__ABOUT THIS EXERCISE__. Without the images, set down each entry exactly.

__Records contained in a dataset__.
________________

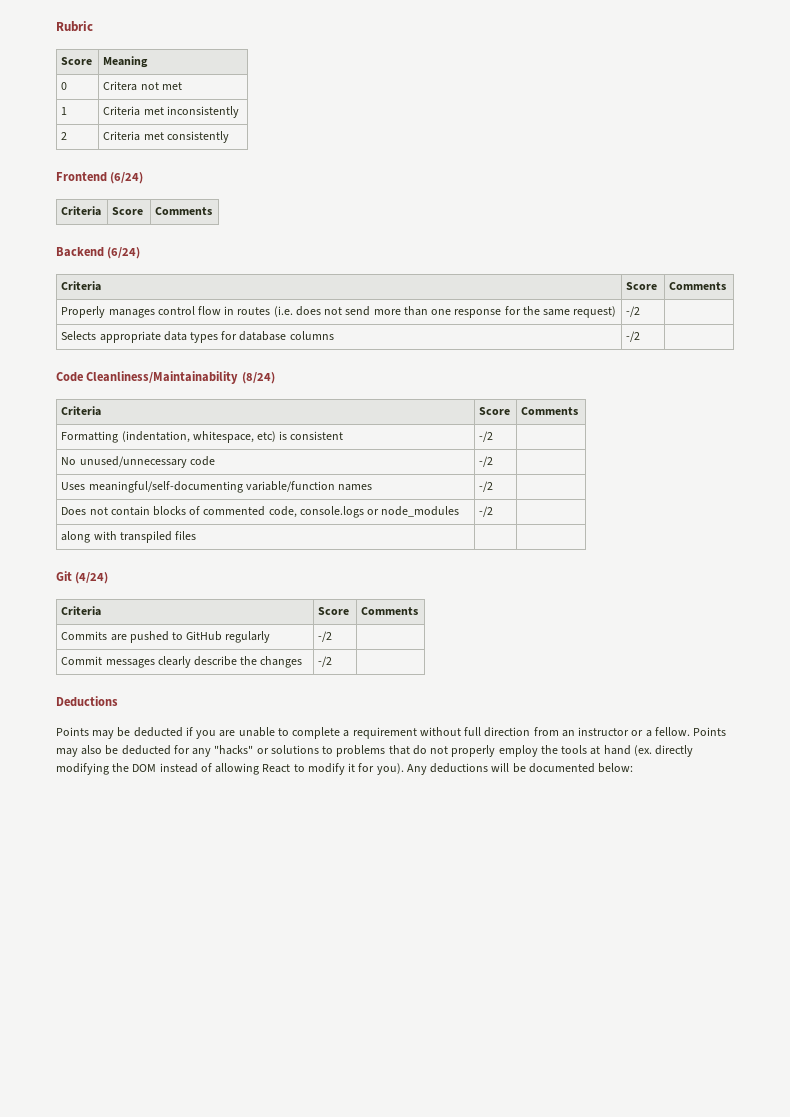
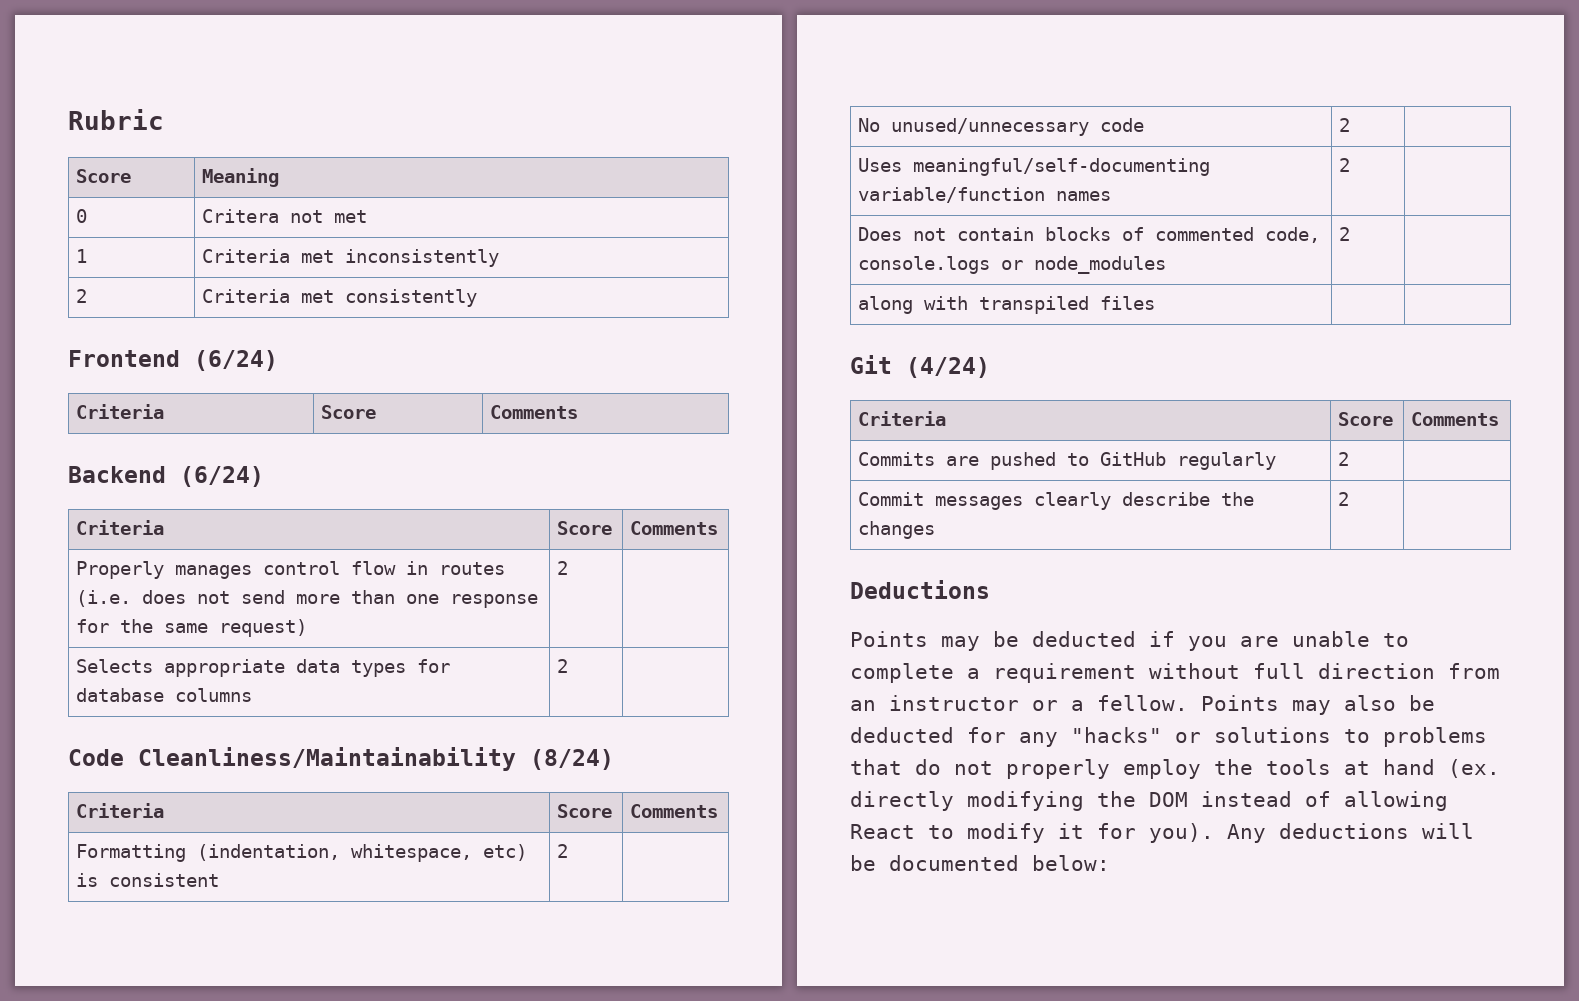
[626,306,641,317] -/2 -> [557,561,569,575] 2
[626,331,641,342] -/2 -> [557,659,569,673] 2
[479,431,494,442] -/2 -> [557,844,569,858] 2
[479,456,494,467] -/2 -> [1339,118,1351,132] 2
[479,481,494,492] -/2 -> [1339,158,1351,172] 2
[479,506,494,517] -/2 -> [1339,227,1351,241] 2
[318,631,333,642] -/2 -> [1338,452,1350,466] 2
[318,656,333,667] -/2 -> [1338,492,1350,506] 2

________________

__FINAL ANSWER__.
[626,306,641,317] -/2 -> [557,561,569,575] 2
[626,331,641,342] -/2 -> [557,659,569,673] 2
[479,431,494,442] -/2 -> [557,844,569,858] 2
[479,456,494,467] -/2 -> [1339,118,1351,132] 2
[479,481,494,492] -/2 -> [1339,158,1351,172] 2
[479,506,494,517] -/2 -> [1339,227,1351,241] 2
[318,631,333,642] -/2 -> [1338,452,1350,466] 2
[318,656,333,667] -/2 -> [1338,492,1350,506] 2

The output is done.